Yudian mengatakan, imbauan itu bukan berarti merendahkan agama. Sebab, Kitab Suci dan konstitusi merupakan perpaduan antara Ilahi dan wadhi yang di selesaikan dengan kesepakatan atau ijtima.

Menurut dia, hukum Tuhan tertinggi yang mengatur kehidupan sosial politik, bukan Kitab Suci. Kalau Islam, bukan Qur’an dan Hadits dalam kitab. Tapi adalah konsensus atau ijtima, ujarnya.(https://nasional.tempo.co/amp/1307415/kepala-bpip-dalam-berbangsa-geser-kitab-suci-ke-konstitusi)

Pernyataan ini tentu sangat di sayangkan, bahwa memisahkan agama dari kehidupan yang mengatur hidup akan mewujudkan kebaikan karena pada faktanya memisahkan agama dengan pengaturan kehidupan dalam berbangsa dan bernegara justru menumbuhkan perpecahan dan kerusakan.

Dan inilah bahaya nyata dari penerapan sistem demokrasi yang meniscayakan penerapan Sekulerisme. Sekulerisme adalah pemisahan kehidupan negara dari agama. Bagi negara demokrasi, agama hanya boleh mengatur urusan pribadi (ibadah mahdoh).

Konstitusi negeri ini telah menetapkan sistem kapitalis untuk mengatur ekonomi. Trias politika terkait politik. KUHP adalah warisan Belanda soal pidana dan perdata.

Hudud dan Jinayat Islam haram diterapkan. Ekonomi syariah hanya diambil namanya saja (dalamnya tetap kapitalis).

Secara umum rezim sekarang gagal menjalankan tugas-tugas pokok sebagai penguasa. Salah satunya adalah mensejahterakan rakyat.

Pembuat hukum dalam sistem demokrasi adalah manusia yang sifatnya lemah dan memiliki banyak kekurangan. Sehingga sangat wajar jika produk yang dihasilkan banyak yang bertentangan dengan hukum Allah SWT.

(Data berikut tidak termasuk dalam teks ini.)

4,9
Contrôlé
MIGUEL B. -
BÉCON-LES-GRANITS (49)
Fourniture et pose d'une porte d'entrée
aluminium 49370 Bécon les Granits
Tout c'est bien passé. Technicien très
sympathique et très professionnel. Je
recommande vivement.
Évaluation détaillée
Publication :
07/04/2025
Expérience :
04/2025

Sejatinya akal manusia tidak akan mampu menentukan bahwa sesuatu perbuatan terpuji atau tercela, termasuk dalam kategori kejahatan atau bukan, berimplikasi pahala ataukah dosa.

Sebagaimana firman Allah SWT; ” Hai nabi, bertakwalah kepada Allah dan janganlah kamu menuruti (keinginan) orang kafir dan orang-orang munafik”. (Qs. al-Ahzab: 1).

Berbeda halnya pada masa Islam memimpin dunia di bawah kepemimpinan seorang Khalifah yang mempunyai sifat dan karakter yang baik, di antaranya mampu memberikan rasa aman kepada masyarakat.

Terbalik dengan pejabat sekarang dan ormas lain yang sekalu dikritisi dipersekusi, diskriminalisasi, dan ditakuti-takuti. Sedangkan para koruptor, preman jalanan, pelacur, pemabuk, tempat-tempat maksiat dan yang lain tidak ada upaya untuk menakut-nakutinya.

Dalam Sistem Islam, pemerintahan yang ada senantiasa menerapkan ekonomi, syariah, hudud jinayad, dan sistem pergaulan sesuai dengan aturan Islam.

Sebagaimana sejarah emas tentang kepemimpinan Khalifah terukir indah. Sejak tahun 622M – 1924M umat Islam menggunakan sistem tersebut. Berkat hal itu , Islam meluas hingga menguasai 2/3 bumi. Hingga ke tanah Jawa yang begitu jauh dari Mekkah pun terislamkan.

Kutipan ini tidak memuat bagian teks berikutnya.